*** Opening Data for this task ***
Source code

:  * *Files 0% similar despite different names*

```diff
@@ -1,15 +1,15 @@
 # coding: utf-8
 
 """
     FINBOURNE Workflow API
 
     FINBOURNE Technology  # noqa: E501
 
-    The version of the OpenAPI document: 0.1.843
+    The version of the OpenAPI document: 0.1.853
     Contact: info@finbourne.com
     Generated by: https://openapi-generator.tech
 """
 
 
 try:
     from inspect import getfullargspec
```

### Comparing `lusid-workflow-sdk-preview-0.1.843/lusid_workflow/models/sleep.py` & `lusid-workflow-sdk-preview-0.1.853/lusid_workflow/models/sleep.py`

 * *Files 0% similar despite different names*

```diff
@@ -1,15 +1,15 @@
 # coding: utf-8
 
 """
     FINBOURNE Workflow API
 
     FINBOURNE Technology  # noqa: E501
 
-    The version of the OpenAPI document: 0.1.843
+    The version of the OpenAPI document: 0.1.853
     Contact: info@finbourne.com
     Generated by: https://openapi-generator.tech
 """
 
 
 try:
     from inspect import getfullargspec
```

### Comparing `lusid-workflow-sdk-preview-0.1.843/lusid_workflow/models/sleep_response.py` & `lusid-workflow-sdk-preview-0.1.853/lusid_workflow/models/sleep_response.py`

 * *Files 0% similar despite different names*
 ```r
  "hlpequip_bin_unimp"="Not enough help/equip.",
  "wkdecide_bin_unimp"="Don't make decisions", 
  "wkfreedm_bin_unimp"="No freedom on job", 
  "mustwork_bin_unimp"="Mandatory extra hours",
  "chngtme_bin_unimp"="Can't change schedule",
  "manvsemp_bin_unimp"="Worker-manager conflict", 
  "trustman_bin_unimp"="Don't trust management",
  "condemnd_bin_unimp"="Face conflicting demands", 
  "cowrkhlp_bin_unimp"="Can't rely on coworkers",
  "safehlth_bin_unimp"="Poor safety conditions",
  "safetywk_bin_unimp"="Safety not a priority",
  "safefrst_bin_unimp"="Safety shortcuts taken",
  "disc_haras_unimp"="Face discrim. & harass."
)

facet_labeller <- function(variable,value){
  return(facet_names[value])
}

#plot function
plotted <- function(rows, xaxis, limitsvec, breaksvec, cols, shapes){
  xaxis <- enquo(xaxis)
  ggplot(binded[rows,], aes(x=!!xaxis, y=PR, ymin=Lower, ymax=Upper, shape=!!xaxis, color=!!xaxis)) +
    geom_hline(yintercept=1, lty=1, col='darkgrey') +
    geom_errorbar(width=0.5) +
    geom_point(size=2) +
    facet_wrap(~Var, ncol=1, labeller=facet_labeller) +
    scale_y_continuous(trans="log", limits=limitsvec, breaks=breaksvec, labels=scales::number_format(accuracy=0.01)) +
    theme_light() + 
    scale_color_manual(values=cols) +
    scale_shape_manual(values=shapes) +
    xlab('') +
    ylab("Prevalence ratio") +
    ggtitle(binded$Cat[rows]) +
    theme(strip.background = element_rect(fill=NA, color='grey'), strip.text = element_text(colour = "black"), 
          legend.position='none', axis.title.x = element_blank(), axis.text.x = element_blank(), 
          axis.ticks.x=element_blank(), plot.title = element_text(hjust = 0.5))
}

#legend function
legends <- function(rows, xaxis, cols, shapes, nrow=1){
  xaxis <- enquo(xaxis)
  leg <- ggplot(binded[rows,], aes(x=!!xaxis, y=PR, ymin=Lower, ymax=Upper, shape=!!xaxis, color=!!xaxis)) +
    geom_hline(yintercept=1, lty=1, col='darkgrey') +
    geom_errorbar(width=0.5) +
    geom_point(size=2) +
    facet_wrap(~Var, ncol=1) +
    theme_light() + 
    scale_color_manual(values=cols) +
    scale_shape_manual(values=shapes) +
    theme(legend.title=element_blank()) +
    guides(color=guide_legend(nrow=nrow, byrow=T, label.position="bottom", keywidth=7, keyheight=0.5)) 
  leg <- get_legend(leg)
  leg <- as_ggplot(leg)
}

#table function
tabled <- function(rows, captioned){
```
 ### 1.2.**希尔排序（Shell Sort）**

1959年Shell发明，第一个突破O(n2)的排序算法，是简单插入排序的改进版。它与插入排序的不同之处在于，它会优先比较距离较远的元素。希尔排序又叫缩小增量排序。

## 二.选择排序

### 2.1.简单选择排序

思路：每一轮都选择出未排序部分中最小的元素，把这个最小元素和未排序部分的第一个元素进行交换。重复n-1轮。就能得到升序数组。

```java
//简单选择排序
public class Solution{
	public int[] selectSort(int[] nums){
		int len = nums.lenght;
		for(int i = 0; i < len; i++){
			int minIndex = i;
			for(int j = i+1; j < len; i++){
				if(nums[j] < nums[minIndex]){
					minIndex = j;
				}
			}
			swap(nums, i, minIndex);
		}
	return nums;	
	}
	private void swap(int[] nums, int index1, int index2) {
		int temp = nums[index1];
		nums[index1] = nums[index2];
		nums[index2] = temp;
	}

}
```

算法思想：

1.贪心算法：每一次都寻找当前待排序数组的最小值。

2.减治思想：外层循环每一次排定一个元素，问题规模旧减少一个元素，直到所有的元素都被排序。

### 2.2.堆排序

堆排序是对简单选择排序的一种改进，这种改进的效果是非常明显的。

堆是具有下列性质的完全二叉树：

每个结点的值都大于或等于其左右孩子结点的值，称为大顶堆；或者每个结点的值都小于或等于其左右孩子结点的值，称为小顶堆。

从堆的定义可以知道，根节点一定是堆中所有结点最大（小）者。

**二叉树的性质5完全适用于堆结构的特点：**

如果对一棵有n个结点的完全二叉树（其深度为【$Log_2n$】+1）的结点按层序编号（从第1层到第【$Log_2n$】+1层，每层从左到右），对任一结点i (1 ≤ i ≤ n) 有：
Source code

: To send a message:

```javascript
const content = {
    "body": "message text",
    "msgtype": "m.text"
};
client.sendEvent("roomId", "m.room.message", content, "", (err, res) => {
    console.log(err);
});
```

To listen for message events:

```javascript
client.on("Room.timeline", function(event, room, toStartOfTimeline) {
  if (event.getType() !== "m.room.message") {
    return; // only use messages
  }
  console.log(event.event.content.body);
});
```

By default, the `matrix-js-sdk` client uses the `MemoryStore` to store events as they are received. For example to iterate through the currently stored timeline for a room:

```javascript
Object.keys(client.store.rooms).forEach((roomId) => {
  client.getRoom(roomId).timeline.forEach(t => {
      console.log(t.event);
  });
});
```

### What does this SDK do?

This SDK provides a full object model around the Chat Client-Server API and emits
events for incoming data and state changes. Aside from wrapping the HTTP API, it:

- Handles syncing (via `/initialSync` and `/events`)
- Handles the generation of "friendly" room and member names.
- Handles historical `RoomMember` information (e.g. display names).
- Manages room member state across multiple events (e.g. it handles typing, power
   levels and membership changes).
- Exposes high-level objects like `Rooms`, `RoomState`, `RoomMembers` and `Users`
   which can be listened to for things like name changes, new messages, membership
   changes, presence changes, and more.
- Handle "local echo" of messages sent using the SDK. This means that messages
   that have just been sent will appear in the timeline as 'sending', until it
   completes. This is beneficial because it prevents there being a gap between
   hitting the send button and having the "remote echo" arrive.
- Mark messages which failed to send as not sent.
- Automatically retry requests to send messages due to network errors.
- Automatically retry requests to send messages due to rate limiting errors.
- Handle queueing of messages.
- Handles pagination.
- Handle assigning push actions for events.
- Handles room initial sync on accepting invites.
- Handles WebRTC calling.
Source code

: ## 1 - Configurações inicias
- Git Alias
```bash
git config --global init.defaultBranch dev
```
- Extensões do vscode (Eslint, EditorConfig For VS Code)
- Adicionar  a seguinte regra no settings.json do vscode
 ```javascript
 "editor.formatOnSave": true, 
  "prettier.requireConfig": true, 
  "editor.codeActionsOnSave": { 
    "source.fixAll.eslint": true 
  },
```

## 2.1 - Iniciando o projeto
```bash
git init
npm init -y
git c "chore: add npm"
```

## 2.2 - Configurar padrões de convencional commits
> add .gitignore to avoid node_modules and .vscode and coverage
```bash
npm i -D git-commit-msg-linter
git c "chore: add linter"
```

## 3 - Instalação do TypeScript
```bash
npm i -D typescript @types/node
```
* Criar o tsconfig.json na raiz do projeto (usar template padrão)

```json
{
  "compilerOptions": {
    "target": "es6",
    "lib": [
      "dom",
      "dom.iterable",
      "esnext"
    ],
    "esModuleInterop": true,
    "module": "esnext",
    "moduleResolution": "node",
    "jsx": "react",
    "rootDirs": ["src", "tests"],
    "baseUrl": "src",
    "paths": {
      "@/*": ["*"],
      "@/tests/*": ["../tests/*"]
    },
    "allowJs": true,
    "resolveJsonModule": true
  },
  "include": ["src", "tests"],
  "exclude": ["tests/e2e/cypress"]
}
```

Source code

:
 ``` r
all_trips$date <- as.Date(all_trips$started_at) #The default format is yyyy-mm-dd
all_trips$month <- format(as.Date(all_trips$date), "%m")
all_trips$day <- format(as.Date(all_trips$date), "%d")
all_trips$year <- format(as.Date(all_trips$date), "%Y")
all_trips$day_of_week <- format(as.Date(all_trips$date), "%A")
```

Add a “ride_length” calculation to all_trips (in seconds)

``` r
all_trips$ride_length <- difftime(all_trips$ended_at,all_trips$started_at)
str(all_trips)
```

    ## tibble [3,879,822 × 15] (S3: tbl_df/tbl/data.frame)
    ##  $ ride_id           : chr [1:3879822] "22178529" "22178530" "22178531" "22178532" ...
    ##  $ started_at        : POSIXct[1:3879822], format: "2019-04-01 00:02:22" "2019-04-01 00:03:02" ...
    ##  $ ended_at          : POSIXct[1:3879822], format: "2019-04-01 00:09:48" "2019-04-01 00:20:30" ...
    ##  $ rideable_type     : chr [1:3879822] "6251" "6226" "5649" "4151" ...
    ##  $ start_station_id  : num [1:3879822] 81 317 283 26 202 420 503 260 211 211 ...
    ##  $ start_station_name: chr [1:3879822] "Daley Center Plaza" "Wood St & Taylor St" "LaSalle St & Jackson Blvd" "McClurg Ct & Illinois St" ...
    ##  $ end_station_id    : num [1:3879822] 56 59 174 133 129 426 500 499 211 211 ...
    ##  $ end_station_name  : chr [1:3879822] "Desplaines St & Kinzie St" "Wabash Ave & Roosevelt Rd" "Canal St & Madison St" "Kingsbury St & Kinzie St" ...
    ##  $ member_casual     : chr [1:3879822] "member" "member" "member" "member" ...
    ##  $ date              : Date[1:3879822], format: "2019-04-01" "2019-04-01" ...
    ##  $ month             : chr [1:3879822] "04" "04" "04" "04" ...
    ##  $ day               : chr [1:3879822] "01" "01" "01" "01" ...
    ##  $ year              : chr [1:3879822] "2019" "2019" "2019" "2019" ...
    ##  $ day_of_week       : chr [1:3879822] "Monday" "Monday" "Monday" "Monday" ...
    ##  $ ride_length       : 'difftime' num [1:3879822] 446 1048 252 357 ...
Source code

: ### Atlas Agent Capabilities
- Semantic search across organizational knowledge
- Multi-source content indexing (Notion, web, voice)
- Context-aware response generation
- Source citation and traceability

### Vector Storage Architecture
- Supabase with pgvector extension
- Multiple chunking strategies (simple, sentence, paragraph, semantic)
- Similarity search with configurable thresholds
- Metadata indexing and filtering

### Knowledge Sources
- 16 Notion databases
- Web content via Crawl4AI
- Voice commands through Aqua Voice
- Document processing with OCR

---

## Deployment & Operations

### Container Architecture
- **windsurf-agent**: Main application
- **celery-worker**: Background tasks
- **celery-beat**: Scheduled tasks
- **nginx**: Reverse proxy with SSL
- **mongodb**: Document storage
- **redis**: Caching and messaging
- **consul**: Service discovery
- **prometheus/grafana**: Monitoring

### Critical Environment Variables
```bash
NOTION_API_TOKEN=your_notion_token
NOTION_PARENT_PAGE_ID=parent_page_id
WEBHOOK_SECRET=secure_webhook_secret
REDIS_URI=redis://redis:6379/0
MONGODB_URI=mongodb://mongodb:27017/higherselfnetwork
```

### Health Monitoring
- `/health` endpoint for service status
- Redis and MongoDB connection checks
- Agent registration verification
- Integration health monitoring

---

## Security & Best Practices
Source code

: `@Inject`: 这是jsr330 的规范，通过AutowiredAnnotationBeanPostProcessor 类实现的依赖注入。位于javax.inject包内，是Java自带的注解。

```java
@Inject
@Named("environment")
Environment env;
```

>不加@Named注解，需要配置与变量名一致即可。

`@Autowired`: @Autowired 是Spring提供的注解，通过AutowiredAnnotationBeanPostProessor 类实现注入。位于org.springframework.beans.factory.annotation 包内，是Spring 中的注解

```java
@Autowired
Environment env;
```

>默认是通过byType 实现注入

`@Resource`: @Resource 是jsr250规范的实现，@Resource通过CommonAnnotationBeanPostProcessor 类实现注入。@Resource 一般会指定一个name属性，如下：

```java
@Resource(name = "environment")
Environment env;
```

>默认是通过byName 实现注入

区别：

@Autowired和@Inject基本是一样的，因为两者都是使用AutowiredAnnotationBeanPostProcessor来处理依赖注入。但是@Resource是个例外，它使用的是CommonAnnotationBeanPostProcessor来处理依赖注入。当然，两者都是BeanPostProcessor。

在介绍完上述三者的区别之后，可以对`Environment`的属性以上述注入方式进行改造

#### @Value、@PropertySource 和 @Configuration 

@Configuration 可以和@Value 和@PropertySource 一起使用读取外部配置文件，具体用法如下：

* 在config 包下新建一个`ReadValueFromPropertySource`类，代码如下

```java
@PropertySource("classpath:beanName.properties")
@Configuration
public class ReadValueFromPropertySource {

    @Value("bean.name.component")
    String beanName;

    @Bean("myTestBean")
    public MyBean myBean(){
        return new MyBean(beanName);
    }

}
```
*** Closing Data for this task ***
Work to complete:
Pick out every line of the listing containing the word "position", and show those lines.

Answer:
          legend.position='none', axis.title.x = element_blank(), axis.text.x = element_blank(), 
    guides(color=guide_legend(nrow=nrow, byrow=T, label.position="bottom", keywidth=7, keyheight=0.5)) 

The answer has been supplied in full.